Today LifePoint observed the first day of our first Advent Season, the theme for our reflection was Hope. As I gathered the kids around the Advent wreath to talk about what hope was, they had the basic idea even as children. Hope is confident expectancy that something good is going to happen. Hope plays a powerful role in all our lives. Hope, at least in my opinion, is a part of the ingredients necessary to make life, life. John 1:4 “In him was life, and that life was the light of all mankind.”
Of course as I understand the experience of living, there is life and there is existence. You can be breathing, working, thinking, acting, and reacting in the world around us but not really living just merely existing. In my life, having experienced both, Christ and the hope he brings is the major difference between the two. This evening provided a powerful reflection on this idea.
Part of my pastoral duties are overseeing our small groups so I visit the different groups from week to week, this night because of scheduling I was able to visit two very different groups. The first group, comprised of my Grandfather, a Godly man and pastor of one church for over 50 years and my parents and others of their age. In other words these are very much solid Christians who make up the backbone of our church. They have a tried and true faith, and they are willing and open to asking new questions of faith and progressing to reach new generations, while also serving as a reminder of our heritage in the faith. They had arranged to meet early at a local nursing home so that one of the dear saints of the church might be able to share in fellowship with the group.

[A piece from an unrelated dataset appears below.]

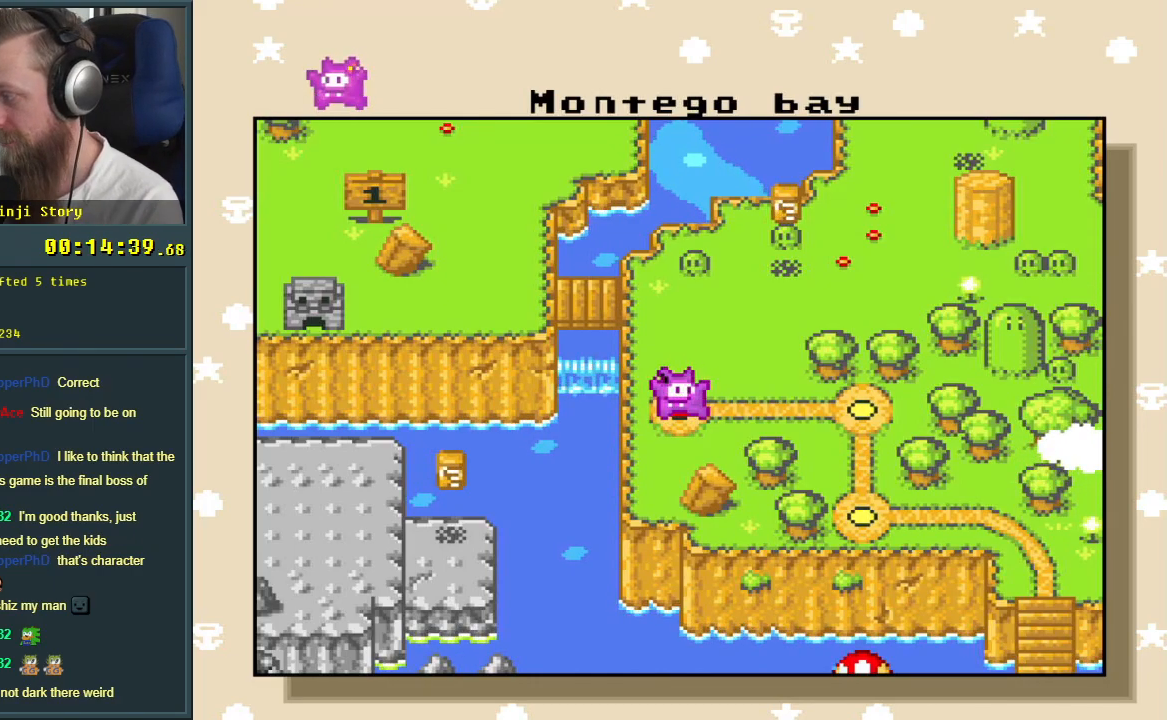
{"buttons": [], "events": []}
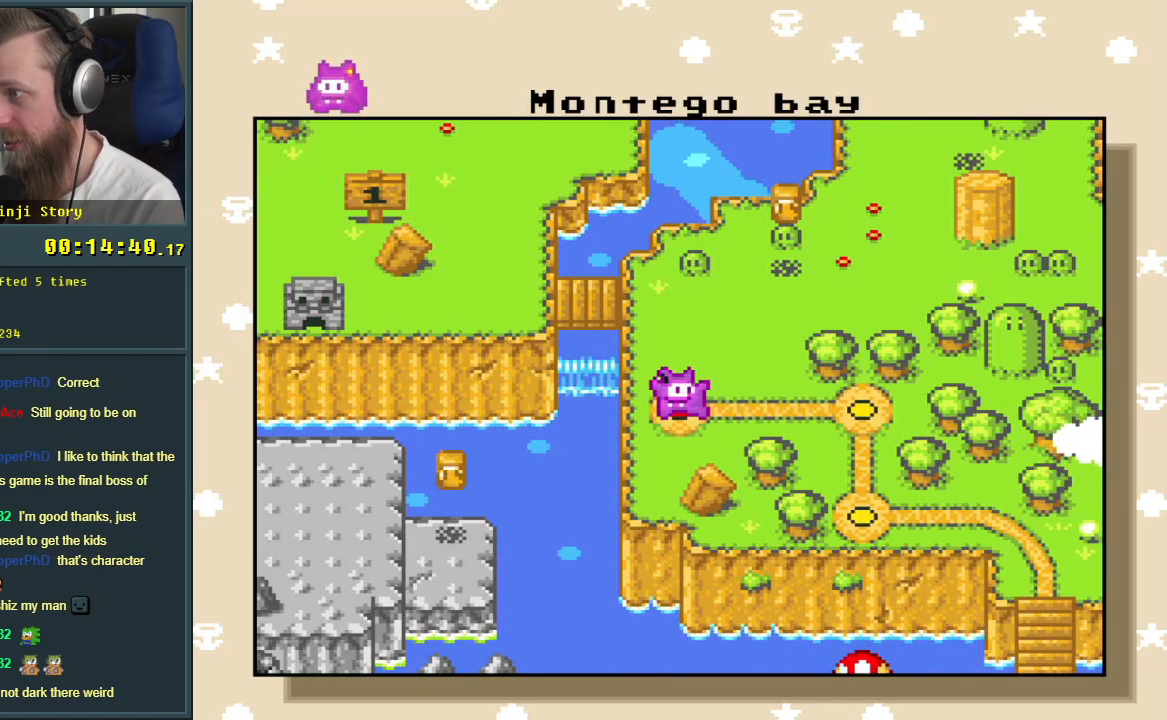
{"buttons": [], "events": [[167, "A", "down"], [283, "A", "up"]]}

Grandma Lou, as we all know her, is one of those rare souls whose eyes always seem to sparkle. In her early 80’s she had recently spent time in the hospital, yet you could scarcely discern a complaint from her. While the group met, we sang old Gospel hymns and Christmas carols. And then were treated to Grandma Lou and Grandpa Rhoades reminiscing and testifying about God’s faithfulness through their many years. They have both lost their spouses having spent many years deeply in love. This is a type of loss many never recover from, yet they both shared about how God’s grace had brought them through this most difficult of circumstances. Grandpa even went as far as to say that “death has lost it’s sting.” and Lou agreed. These two saints of the church spent the better part of a half hour retelling the story of God’s great blessings of their lives, stories of faithfulness, prayer, and a healthy longing for the next life. It was simply beautiful.

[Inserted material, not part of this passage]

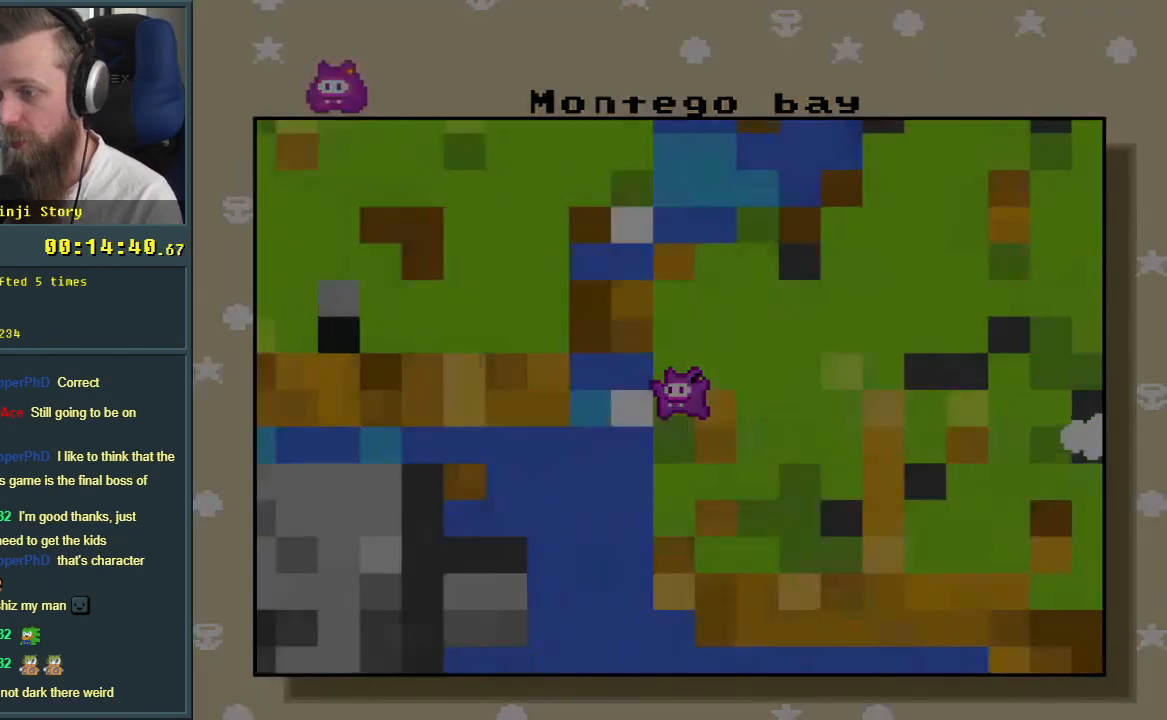
{"buttons": [], "events": []}
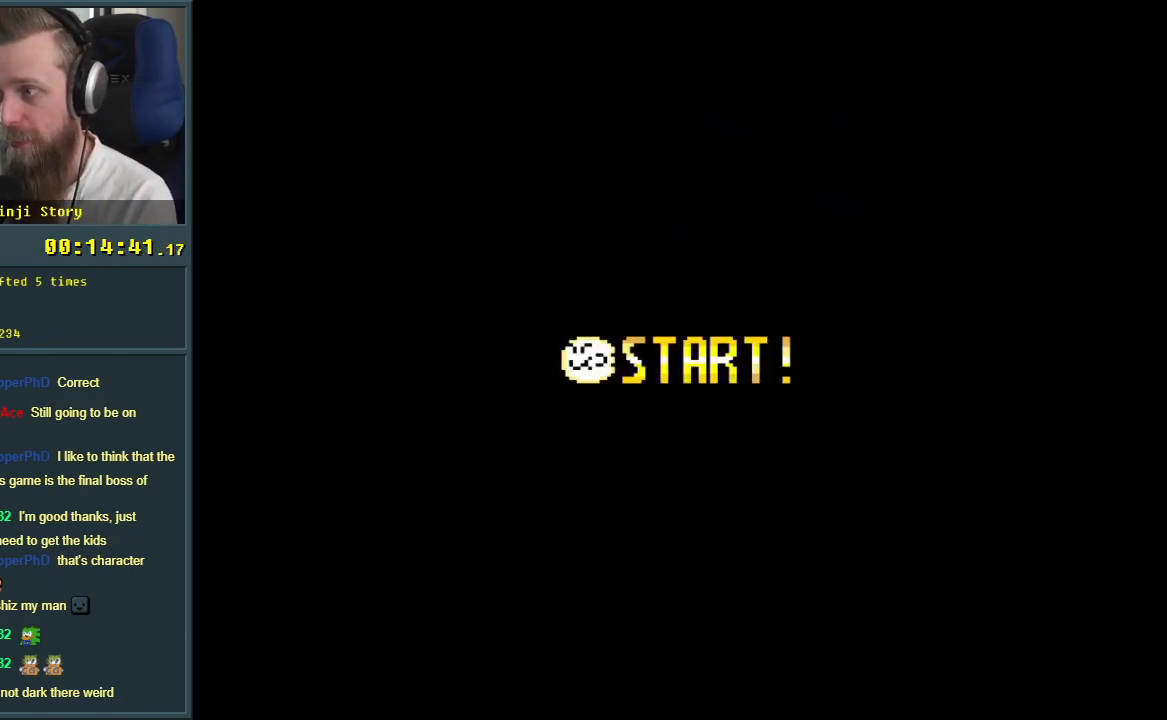
{"buttons": [], "events": []}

After this I went home to help host another group in my home for a night of fellowship, food, and games. This group consists of young families who live in a very different place in the life span. They are the newly married, the parents of newborns and elementary school kids, and one couple has a newly adopted Ethiopian child whose eyes are 50,000 miles deep and has me firmly wrapped around her chubby little finger. Less than a year ago she was developing in her mother’s womb. A child of a child, perhaps unwanted and certainly unplanned for. At the same time here in the states, a couple who I count as friends, allowed God to place a longing in their hearts to adopt and they took action on that call. Soon God connected these two families and after the forever long wait that an overseas adoption takes, they were finally united as a family.

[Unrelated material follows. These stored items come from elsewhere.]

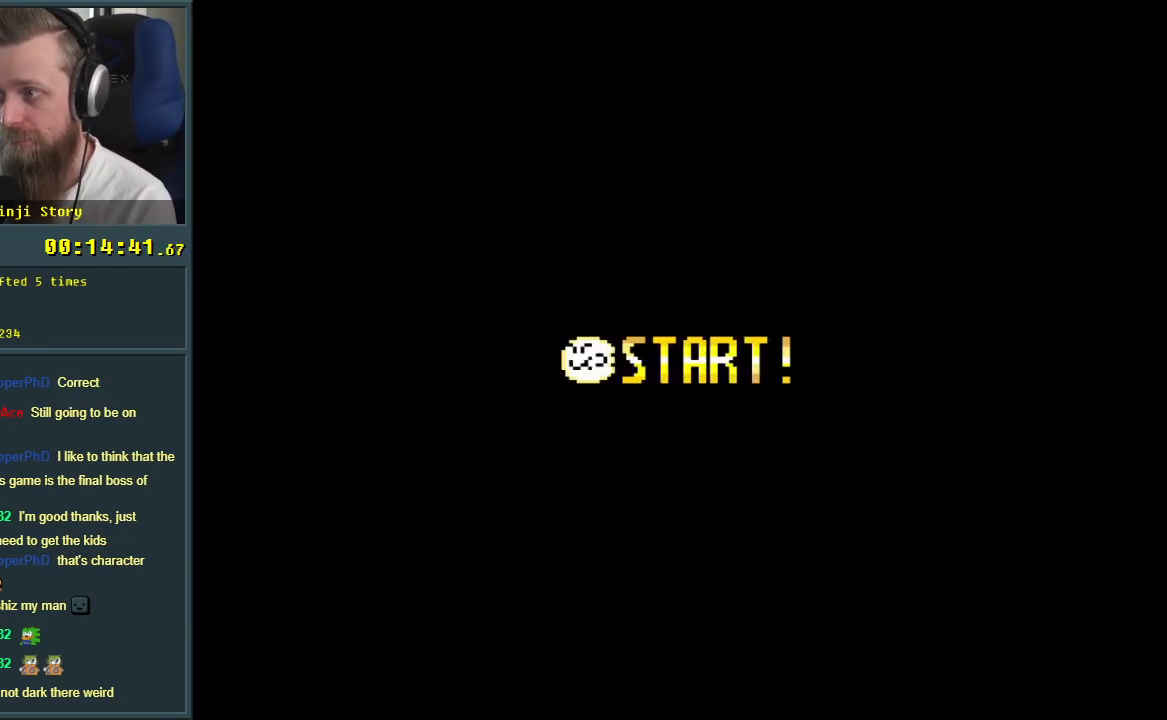
{"buttons": [], "events": []}
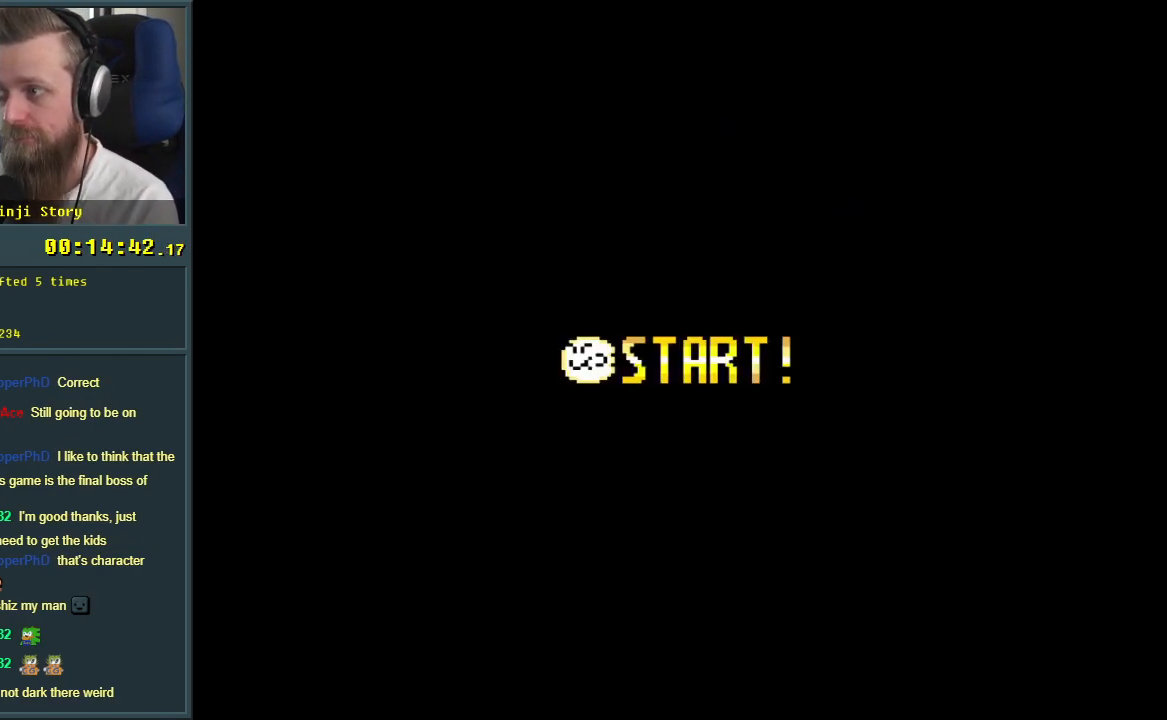
{"buttons": [], "events": []}
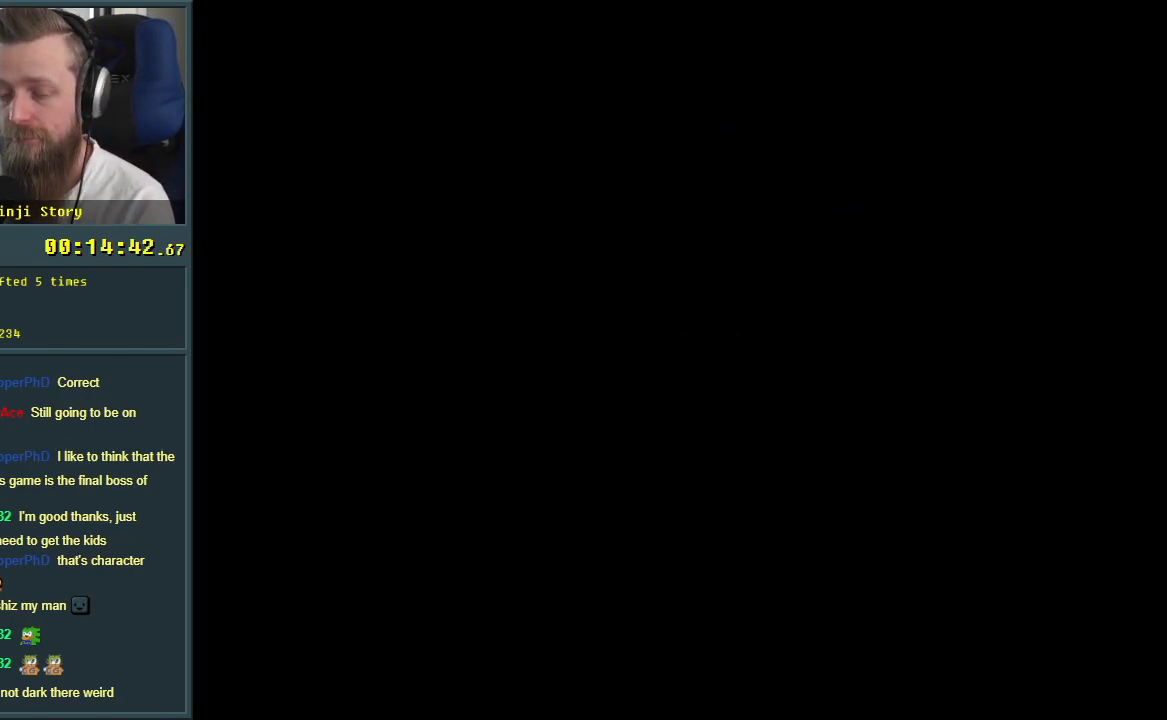
{"buttons": [], "events": []}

I was able to be at the airport to welcome them home, I saw the miraculous connection between this 7 month old precious brown child when she saw her older fair skinned sister whom she had only seen in a photograph. It was an immediate connection, the love and affection were genuine. It was a God moment there in the airport that Friday night in Springfield. God brought together a life that was destined for only God knows what, with a family that had a deep gift of love to give. Love brought them together, love will continue to see them through.
As I reflect on both of these experiences, I contrast these differing life experinces. On one hand are those looking back on a lifetime full of blessings. They are able to look back and see where God’s hand was moving even in times of duress and pain, to bring them to a place of great blessing where they could know him more. On the other is this young life who at less than a year has already experienced God’s gracious hand of blessing. I think about how the future of this world will unfold and about what changes those big brown eyes will see. Will she have those same stories of God’s provision, of the moving of that great unseen hand? Will my own grandchildren visit her in a nursing home to hear the stories of God’s faithfulness through the years? I believe the answer is yes. It is my great hope for this child as her pastor that she will come to know and follow Christ at an early age and that her life will continue to be a great testimony to His goodness and provision.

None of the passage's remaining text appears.